The trade-off is that you don't have consistency - ACID etc - or real-time results against data changes - generally your data warehouse will be repopulated on a schedule, but it won't be great at answering questions about changes that just happened a few seconds ago.

tomnipotent · on Aug 25, 2021

> Why not just use traditional DBMS like PostgreSQL

Serialization. It's usually a non-trivial percentage of time spent in a lot of distributed systems, and for some workloads it can be the bulk of time spent.

If I want to grab 3GB of data from a remote host and process it locally, we have to agree on how that data is going to be transferred so I can use it. Could very well be SQL, so we have some sort of network-based tabular data stream. Maybe it's Parquet files so we're using NFS/S3 to copy the files to local disks before reading into a completely separate in-memory data structure. At the end of this workload, I have 1GB of data I now want to write it back. Maybe the data is stored in-memory as an array of mixed-type structs, but I can't just send those bytes as-is to SQL server or mmap to the filesystem and expect Parquet to know what it means.

Apache Arrow and DataFusion aims to eliminate all that work in rewriting bytes between hosts.

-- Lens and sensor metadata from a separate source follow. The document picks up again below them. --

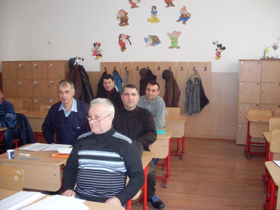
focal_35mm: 38
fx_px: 307
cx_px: 140
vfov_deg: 37.7
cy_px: 105
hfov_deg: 49.0
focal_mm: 6.3
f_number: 2.8
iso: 240
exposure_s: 1/45
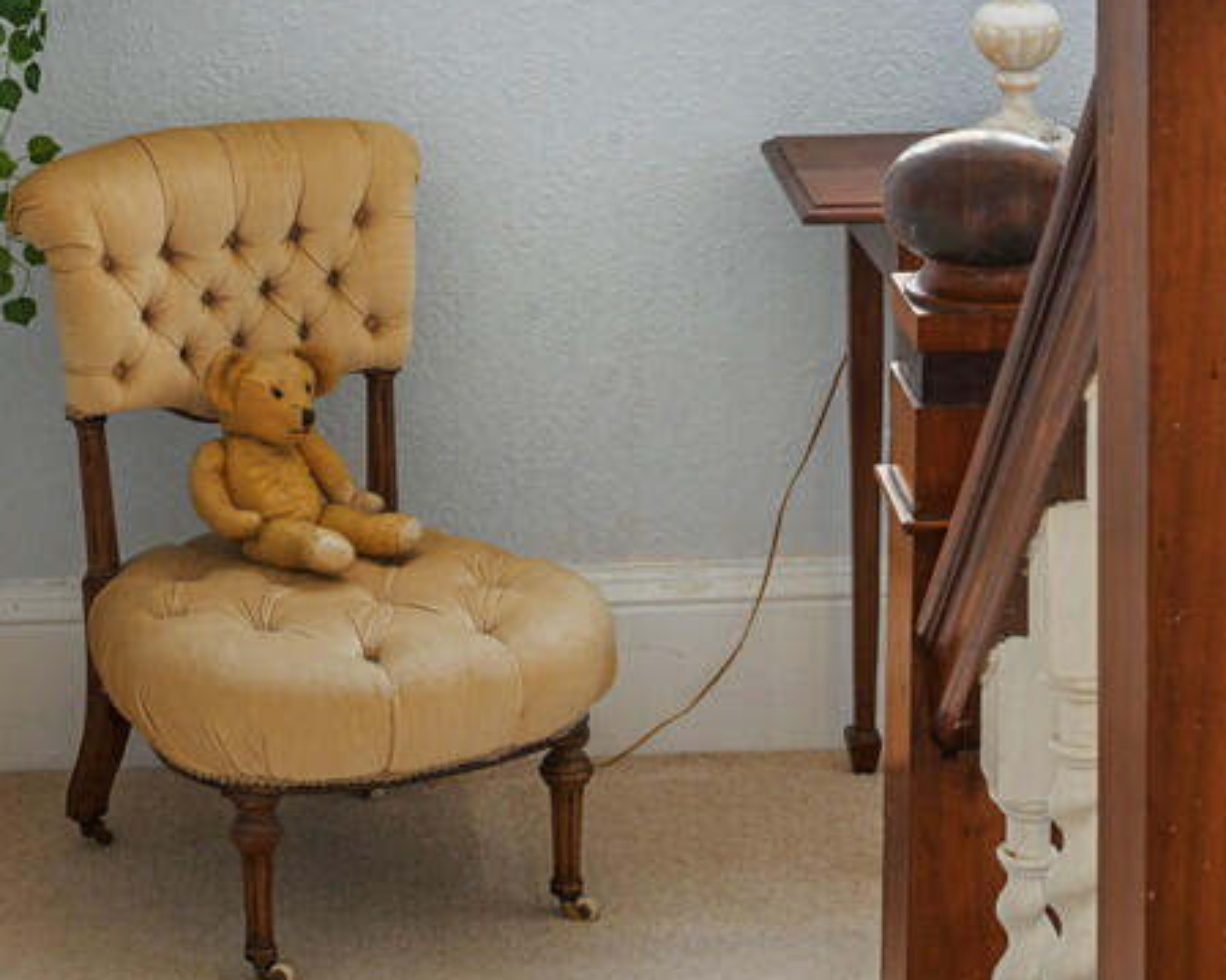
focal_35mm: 107
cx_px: 677
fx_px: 3882
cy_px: 261
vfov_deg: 14.3
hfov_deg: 17.9
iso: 400
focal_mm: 50
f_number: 14
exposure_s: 1.6
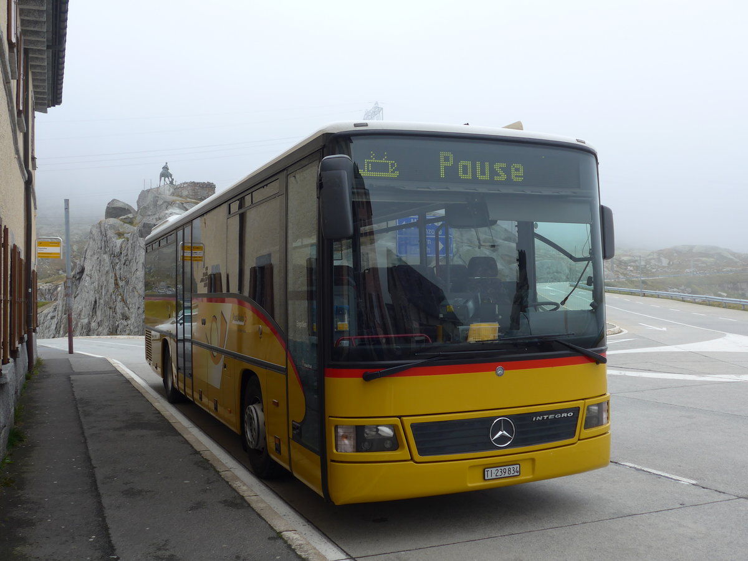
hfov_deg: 51.4
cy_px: 280
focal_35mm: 36
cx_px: 374
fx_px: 778
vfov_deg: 39.7
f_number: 2.8
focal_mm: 7.5
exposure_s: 1/1000
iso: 80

Imagine being able to create a cost-based optimized query plan on Host A, send it to Hosts M-P for processing, and even have that query plan trickle down to Parquet predicates when reading files from disk, before returning data to Host A which can simply be copied from the network into local memory and you can start working with it right away.

FridgeSeal · on Aug 25, 2021

Data formats like Parquet/Arrow and DataFusion are optimised for high speed read/write (and the processing) of large amounts of data, which is generally what you’re going to be using them for.

Additionally, as others have mentioned, clustered processing for larger-than-machine/ram datasets is a bit easier to manage compared to setting up a database cluster.

Another benefit is ephemeral-compute: we have Kubernetes cluster, and a particular message in a Kafka topic can kickstart a a spark job across several machines in the cluster (possibly causing auto scaling) which processes the x-TB’s of data it needs to, writes the results out and then finishes. Faster, cheaper and more suited than keeping a multi-node db cluster going.

Also lets us run non-SQL stages with less bottlenecks: bulk ML scoring, bulk data enrichment, etc.